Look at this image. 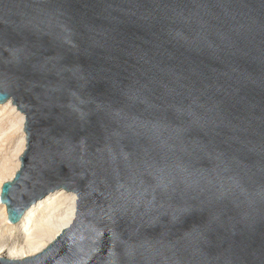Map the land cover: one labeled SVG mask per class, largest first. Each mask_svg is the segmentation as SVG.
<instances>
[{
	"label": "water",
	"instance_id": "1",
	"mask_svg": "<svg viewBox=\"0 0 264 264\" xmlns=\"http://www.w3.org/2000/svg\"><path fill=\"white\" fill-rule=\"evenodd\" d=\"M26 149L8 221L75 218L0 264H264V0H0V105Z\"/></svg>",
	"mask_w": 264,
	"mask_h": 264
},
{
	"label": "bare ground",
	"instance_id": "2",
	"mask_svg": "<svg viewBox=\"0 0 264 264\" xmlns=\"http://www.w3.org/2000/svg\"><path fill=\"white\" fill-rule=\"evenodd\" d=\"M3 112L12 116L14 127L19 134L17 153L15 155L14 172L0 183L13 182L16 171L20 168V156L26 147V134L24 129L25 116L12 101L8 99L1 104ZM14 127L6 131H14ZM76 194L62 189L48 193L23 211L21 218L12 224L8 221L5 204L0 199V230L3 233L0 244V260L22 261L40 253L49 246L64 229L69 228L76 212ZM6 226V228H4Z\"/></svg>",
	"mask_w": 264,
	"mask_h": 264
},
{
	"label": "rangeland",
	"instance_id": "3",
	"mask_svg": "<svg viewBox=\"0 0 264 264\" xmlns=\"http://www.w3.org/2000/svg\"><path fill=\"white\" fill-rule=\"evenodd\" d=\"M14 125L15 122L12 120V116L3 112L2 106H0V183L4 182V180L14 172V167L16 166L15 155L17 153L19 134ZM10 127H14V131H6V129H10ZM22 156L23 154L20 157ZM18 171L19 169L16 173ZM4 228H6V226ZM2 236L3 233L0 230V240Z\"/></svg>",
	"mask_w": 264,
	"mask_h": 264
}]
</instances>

### WHAT IS ASKED
Please pick out every line of the records above that contains the string "viewBox", matching case exactly, and copy each one.

### ANSWER TO THE PROBLEM
	"mask_svg": "<svg viewBox=\"0 0 264 264\" xmlns=\"http://www.w3.org/2000/svg\"><path fill=\"white\" fill-rule=\"evenodd\" d=\"M26 149L8 221L75 218L0 264H264V0H0V105Z\"/></svg>",
	"mask_svg": "<svg viewBox=\"0 0 264 264\" xmlns=\"http://www.w3.org/2000/svg\"><path fill=\"white\" fill-rule=\"evenodd\" d=\"M3 112L12 116L14 127L19 134L17 153L15 155L14 172L0 183L13 182L16 171L20 168V156L26 147V134L24 129L25 116L12 101L8 99L1 104ZM14 127L6 131H14ZM76 194L62 189L48 193L23 211L21 218L12 224L8 221L5 204L0 199V230L3 233L0 244V260L22 261L40 253L49 246L64 229L69 228L76 212ZM6 226V228H4Z\"/></svg>",
	"mask_svg": "<svg viewBox=\"0 0 264 264\" xmlns=\"http://www.w3.org/2000/svg\"><path fill=\"white\" fill-rule=\"evenodd\" d=\"M14 125L15 122L12 120V116L3 112L2 106H0V183L4 182V180L14 172V167L16 166L15 155L17 153L19 134ZM10 127H14V131H6V129H10ZM22 156L23 154L20 157ZM18 171L19 169L16 173ZM4 228H6V226ZM2 236L3 233L0 230V240Z\"/></svg>",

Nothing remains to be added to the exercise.